» Exercise requirements: Nothing in the records below should be altered in the copy, although the pictures must be left out.

» Data items:
══════
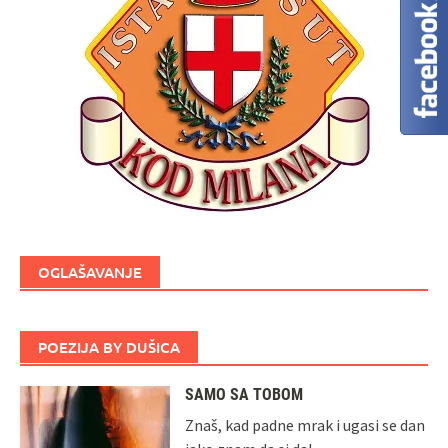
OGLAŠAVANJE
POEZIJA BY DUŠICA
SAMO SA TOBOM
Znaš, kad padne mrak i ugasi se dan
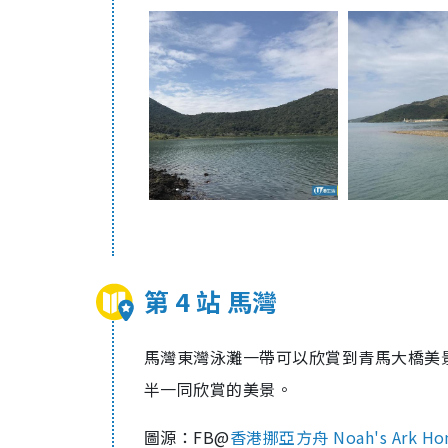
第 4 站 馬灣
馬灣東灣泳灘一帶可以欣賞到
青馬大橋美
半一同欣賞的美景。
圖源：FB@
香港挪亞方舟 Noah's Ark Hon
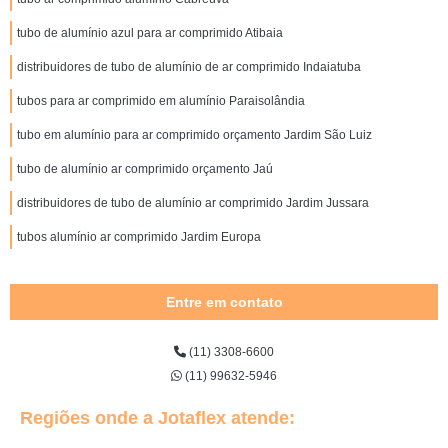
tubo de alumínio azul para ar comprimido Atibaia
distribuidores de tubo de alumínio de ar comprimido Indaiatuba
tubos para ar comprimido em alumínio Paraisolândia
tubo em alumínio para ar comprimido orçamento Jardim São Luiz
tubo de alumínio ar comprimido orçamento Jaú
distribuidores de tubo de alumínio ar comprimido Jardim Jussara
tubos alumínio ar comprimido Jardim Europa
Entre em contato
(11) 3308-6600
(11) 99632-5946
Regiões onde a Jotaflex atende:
══════
» Written solution:
OGLAŠAVANJE
POEZIJA BY DUŠICA
SAMO SA TOBOM
Znaš, kad padne mrak i ugasi se dan
第 4 站 馬灣
馬灣東灣泳灘一帶可以欣賞到
青馬大橋美
半一同欣賞的美景。
圖源：FB@
香港挪亞方舟 Noah's Ark Hon
tubo de alumínio azul para ar comprimido Atibaia
distribuidores de tubo de alumínio de ar comprimido Indaiatuba
tubos para ar comprimido em alumínio Paraisolândia
tubo em alumínio para ar comprimido orçamento Jardim São Luiz
tubo de alumínio ar comprimido orçamento Jaú
distribuidores de tubo de alumínio ar comprimido Jardim Jussara
tubos alumínio ar comprimido Jardim Europa
Entre em contato
(11) 3308-6600
(11) 99632-5946
Regiões onde a Jotaflex atende:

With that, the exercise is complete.